Retype the listing below word for word, from its first line through the line holding "common name: Mugwort", with both of those lines included.

(Stored entries)
* Begin *
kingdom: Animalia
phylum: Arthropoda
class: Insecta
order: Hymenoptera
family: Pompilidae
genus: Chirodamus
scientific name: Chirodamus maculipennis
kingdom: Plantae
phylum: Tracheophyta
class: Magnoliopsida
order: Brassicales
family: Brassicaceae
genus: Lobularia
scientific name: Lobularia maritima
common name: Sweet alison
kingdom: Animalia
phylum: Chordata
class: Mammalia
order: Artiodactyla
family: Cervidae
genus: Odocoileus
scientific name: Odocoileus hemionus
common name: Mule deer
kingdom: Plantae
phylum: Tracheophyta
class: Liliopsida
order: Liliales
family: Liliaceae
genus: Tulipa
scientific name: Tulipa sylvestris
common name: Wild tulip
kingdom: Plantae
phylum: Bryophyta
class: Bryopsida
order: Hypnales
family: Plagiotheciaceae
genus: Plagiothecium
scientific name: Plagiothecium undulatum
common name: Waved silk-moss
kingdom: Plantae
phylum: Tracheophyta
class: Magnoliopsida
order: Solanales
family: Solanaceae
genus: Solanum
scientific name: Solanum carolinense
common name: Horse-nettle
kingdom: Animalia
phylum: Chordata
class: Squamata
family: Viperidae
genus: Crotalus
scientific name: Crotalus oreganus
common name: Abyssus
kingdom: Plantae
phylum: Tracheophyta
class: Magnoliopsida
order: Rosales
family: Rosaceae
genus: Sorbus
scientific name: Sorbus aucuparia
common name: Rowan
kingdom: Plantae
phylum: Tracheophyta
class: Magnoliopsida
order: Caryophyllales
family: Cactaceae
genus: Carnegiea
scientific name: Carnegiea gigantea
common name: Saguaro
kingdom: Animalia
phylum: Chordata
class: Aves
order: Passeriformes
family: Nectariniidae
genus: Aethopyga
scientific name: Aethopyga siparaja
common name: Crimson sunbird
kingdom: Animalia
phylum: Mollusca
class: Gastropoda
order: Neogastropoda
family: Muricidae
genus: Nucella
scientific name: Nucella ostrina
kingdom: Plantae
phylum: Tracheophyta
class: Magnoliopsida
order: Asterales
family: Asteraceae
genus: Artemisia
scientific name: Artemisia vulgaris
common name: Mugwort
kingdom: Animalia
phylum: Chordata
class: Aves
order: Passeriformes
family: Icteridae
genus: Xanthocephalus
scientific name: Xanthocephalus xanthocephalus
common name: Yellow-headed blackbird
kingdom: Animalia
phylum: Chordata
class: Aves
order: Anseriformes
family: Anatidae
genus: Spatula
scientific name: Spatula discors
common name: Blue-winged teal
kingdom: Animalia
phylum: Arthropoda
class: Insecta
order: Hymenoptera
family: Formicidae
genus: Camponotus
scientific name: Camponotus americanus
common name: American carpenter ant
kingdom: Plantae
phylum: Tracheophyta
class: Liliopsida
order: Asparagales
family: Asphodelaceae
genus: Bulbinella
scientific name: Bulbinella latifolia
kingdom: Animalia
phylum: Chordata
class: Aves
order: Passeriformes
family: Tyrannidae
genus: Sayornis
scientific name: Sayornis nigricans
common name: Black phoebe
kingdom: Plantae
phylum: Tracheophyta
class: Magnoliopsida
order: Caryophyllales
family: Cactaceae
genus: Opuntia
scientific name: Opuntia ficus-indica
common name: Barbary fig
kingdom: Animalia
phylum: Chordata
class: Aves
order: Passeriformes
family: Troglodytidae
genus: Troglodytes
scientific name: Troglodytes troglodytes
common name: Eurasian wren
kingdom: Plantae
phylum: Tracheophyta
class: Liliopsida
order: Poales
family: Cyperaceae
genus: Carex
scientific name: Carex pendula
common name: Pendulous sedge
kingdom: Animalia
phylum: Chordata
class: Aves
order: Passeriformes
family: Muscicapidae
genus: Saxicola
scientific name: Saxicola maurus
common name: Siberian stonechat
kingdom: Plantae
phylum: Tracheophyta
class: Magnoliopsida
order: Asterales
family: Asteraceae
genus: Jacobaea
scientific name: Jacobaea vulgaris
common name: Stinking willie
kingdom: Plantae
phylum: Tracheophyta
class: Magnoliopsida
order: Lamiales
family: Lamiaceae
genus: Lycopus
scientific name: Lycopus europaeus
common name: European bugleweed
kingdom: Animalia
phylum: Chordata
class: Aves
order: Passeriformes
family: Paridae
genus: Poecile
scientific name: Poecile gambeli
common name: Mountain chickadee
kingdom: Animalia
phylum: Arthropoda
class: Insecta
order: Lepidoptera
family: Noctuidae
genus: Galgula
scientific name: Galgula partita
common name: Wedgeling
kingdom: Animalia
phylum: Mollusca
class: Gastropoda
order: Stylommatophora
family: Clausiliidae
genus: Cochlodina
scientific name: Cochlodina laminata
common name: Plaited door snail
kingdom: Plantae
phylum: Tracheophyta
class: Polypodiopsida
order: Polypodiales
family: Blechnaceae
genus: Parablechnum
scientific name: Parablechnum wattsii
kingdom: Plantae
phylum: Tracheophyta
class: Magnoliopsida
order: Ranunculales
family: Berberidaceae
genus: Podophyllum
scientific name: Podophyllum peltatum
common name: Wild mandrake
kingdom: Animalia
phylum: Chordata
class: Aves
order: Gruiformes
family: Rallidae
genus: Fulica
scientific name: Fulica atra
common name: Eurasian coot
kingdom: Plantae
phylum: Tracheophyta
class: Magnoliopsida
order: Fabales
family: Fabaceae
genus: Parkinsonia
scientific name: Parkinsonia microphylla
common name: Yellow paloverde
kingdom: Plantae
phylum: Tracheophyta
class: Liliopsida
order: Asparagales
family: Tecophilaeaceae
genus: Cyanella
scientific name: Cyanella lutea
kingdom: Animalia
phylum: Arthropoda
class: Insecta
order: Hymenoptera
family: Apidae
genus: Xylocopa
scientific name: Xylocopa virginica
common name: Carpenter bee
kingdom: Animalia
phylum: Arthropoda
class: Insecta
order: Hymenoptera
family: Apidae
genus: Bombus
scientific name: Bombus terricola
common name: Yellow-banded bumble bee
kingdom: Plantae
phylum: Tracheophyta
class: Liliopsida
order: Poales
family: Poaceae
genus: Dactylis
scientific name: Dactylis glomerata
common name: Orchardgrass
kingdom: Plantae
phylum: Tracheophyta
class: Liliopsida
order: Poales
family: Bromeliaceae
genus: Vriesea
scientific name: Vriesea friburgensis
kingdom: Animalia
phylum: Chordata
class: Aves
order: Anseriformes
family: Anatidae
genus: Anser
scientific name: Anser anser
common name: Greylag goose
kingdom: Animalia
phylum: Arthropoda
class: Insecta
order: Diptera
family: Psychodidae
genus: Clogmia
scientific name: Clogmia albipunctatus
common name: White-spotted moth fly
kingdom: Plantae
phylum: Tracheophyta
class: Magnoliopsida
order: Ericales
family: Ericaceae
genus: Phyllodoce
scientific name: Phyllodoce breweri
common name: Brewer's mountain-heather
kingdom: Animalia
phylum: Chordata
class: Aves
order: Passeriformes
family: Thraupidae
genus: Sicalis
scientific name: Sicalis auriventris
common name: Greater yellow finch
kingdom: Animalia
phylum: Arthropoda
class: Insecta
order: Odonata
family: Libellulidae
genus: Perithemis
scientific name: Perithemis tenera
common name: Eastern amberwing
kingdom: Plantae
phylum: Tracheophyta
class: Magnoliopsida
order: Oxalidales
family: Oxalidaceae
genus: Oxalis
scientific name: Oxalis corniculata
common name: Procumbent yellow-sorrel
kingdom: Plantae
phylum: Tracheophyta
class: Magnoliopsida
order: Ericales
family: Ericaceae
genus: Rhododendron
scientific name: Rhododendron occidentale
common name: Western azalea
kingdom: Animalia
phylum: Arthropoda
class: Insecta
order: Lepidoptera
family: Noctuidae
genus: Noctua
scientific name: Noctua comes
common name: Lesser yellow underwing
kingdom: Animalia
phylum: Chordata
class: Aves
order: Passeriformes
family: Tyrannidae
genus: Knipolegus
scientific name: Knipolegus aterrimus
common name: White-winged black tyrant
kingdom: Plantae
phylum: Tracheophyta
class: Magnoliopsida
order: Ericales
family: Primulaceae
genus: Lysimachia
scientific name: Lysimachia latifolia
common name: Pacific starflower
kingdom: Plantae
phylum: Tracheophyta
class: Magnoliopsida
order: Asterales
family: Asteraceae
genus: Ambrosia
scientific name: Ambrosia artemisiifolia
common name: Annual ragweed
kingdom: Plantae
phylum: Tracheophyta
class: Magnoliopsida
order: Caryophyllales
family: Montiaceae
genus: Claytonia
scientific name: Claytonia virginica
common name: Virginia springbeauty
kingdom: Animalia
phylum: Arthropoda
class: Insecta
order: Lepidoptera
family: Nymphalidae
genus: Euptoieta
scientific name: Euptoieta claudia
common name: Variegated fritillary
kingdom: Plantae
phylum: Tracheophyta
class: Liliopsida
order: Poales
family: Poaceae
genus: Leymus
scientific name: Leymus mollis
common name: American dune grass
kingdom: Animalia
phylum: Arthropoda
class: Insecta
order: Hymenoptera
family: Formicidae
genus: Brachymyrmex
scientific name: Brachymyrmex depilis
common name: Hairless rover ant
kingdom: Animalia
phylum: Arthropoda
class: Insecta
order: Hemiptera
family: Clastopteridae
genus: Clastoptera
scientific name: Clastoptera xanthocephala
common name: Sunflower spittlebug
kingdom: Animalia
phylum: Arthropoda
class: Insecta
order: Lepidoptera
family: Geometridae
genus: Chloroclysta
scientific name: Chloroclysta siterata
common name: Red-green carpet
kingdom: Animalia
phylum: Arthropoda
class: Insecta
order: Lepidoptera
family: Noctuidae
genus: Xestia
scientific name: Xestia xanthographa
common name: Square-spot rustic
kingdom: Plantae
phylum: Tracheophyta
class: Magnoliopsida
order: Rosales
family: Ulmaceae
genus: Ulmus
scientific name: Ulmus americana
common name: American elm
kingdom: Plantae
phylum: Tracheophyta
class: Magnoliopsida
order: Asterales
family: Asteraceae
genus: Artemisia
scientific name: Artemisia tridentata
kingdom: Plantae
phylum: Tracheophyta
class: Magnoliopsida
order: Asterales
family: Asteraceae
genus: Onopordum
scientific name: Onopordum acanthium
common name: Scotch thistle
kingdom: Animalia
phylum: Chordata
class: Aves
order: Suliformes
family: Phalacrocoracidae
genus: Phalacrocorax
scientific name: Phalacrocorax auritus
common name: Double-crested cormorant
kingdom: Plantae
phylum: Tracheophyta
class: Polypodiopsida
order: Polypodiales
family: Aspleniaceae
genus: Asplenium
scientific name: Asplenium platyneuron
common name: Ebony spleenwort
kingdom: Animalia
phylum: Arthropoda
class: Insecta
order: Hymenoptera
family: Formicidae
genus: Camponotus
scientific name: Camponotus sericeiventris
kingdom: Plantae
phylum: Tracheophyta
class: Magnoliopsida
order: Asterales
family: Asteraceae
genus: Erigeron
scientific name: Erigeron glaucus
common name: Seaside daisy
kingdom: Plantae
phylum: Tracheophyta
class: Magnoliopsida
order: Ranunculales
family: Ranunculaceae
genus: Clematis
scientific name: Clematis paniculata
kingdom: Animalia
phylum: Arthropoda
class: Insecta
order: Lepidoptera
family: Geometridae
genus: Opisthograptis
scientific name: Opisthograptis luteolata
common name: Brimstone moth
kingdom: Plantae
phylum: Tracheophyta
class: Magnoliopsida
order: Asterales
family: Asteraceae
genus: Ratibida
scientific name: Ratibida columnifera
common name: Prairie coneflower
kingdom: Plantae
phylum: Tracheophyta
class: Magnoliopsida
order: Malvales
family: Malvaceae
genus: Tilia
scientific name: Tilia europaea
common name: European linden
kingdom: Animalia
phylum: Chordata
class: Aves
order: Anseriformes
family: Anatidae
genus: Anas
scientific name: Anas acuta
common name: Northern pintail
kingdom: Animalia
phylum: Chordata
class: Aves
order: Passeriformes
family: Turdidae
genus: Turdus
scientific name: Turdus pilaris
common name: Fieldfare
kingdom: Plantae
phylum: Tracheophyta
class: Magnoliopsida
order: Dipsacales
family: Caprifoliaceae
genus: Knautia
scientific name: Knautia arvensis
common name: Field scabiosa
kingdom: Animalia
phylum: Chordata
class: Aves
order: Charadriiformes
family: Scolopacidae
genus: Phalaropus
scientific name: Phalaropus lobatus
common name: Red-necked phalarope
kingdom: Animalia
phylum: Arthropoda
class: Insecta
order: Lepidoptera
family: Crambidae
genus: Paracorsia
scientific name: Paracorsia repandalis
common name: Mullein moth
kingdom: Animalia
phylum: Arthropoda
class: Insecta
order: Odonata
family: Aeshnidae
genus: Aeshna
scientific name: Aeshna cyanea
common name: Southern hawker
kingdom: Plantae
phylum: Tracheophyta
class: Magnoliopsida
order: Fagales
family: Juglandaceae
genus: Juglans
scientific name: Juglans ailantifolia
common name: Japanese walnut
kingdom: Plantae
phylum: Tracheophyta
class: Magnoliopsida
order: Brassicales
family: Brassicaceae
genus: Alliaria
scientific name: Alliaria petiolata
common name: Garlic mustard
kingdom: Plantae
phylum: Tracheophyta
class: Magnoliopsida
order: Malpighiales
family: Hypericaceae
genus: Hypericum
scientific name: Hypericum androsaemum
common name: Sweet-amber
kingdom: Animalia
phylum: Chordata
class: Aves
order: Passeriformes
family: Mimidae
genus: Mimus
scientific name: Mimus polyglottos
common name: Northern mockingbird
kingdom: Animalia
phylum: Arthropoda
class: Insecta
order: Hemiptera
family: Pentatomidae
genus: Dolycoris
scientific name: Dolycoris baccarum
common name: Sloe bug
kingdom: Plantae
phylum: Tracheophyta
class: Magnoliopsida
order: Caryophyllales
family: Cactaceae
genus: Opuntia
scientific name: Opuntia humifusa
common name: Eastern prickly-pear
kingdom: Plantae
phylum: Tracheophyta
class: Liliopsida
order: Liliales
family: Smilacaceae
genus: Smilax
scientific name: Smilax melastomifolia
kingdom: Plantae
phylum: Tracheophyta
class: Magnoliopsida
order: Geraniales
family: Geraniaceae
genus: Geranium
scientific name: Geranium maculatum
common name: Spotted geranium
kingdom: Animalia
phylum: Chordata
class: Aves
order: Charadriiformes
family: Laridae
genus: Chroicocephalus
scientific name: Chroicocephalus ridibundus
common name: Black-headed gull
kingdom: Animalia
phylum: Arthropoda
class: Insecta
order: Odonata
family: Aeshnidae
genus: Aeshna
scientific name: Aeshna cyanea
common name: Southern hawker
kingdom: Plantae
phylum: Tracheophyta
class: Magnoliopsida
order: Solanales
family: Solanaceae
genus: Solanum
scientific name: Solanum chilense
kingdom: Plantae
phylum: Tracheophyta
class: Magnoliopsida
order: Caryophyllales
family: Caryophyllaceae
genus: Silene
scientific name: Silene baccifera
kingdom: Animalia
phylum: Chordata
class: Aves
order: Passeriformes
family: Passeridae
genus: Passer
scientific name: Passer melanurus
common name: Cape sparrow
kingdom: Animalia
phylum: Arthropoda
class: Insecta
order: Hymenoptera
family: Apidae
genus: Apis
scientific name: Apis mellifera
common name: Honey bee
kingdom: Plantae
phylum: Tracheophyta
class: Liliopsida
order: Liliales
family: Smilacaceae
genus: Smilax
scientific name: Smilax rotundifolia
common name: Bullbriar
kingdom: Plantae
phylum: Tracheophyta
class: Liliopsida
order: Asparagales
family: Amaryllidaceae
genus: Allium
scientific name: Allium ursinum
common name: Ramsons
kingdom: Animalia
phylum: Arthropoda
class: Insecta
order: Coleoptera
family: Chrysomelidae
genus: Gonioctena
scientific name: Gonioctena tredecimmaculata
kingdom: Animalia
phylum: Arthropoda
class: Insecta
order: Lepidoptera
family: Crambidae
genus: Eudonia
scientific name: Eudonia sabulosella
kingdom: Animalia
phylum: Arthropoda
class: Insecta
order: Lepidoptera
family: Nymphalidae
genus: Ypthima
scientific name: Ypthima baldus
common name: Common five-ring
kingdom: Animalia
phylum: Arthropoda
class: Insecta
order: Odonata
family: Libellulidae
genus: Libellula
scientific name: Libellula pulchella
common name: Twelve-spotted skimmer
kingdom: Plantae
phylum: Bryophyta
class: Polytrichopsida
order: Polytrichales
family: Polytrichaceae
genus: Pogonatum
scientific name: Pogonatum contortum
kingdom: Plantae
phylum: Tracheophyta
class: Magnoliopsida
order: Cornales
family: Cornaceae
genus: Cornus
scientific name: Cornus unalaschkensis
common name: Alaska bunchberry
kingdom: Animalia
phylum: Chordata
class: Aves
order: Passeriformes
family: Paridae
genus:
* End *
_Solution below_
kingdom: Animalia
phylum: Arthropoda
class: Insecta
order: Hymenoptera
family: Pompilidae
genus: Chirodamus
scientific name: Chirodamus maculipennis
kingdom: Plantae
phylum: Tracheophyta
class: Magnoliopsida
order: Brassicales
family: Brassicaceae
genus: Lobularia
scientific name: Lobularia maritima
common name: Sweet alison
kingdom: Animalia
phylum: Chordata
class: Mammalia
order: Artiodactyla
family: Cervidae
genus: Odocoileus
scientific name: Odocoileus hemionus
common name: Mule deer
kingdom: Plantae
phylum: Tracheophyta
class: Liliopsida
order: Liliales
family: Liliaceae
genus: Tulipa
scientific name: Tulipa sylvestris
common name: Wild tulip
kingdom: Plantae
phylum: Bryophyta
class: Bryopsida
order: Hypnales
family: Plagiotheciaceae
genus: Plagiothecium
scientific name: Plagiothecium undulatum
common name: Waved silk-moss
kingdom: Plantae
phylum: Tracheophyta
class: Magnoliopsida
order: Solanales
family: Solanaceae
genus: Solanum
scientific name: Solanum carolinense
common name: Horse-nettle
kingdom: Animalia
phylum: Chordata
class: Squamata
family: Viperidae
genus: Crotalus
scientific name: Crotalus oreganus
common name: Abyssus
kingdom: Plantae
phylum: Tracheophyta
class: Magnoliopsida
order: Rosales
family: Rosaceae
genus: Sorbus
scientific name: Sorbus aucuparia
common name: Rowan
kingdom: Plantae
phylum: Tracheophyta
class: Magnoliopsida
order: Caryophyllales
family: Cactaceae
genus: Carnegiea
scientific name: Carnegiea gigantea
common name: Saguaro
kingdom: Animalia
phylum: Chordata
class: Aves
order: Passeriformes
family: Nectariniidae
genus: Aethopyga
scientific name: Aethopyga siparaja
common name: Crimson sunbird
kingdom: Animalia
phylum: Mollusca
class: Gastropoda
order: Neogastropoda
family: Muricidae
genus: Nucella
scientific name: Nucella ostrina
kingdom: Plantae
phylum: Tracheophyta
class: Magnoliopsida
order: Asterales
family: Asteraceae
genus: Artemisia
scientific name: Artemisia vulgaris
common name: Mugwort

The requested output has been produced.